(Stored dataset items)

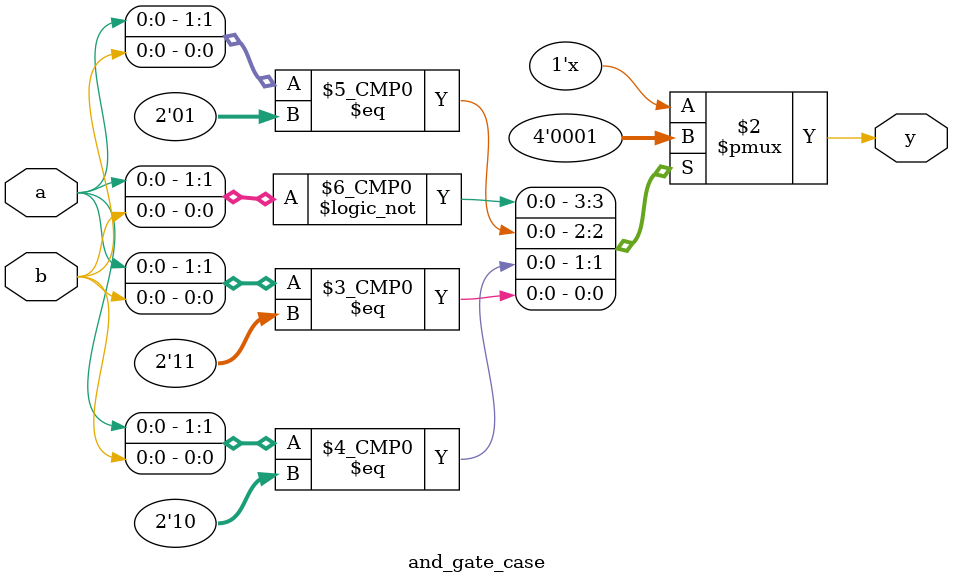
<source format=v>
module and_gate_case (
  input wire a,
  input wire b,
  output reg y
);

  always @(*) begin
    case ({a, b})
      2'b00: y = 1'b0;
      2'b01: y = 1'b0;
      2'b10: y = 1'b0;
      2'b11: y = 1'b1;
    endcase
  end

endmodule

</source>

● How to complete this task: Could the entries above be restated word for word, with the pictures left out?

● Exercise result:
<source format=v>
module and_gate_case (
  input wire a,
  input wire b,
  output reg y
);

  always @(*) begin
    case ({a, b})
      2'b00: y = 1'b0;
      2'b01: y = 1'b0;
      2'b10: y = 1'b0;
      2'b11: y = 1'b1;
    endcase
  end

endmodule

</source>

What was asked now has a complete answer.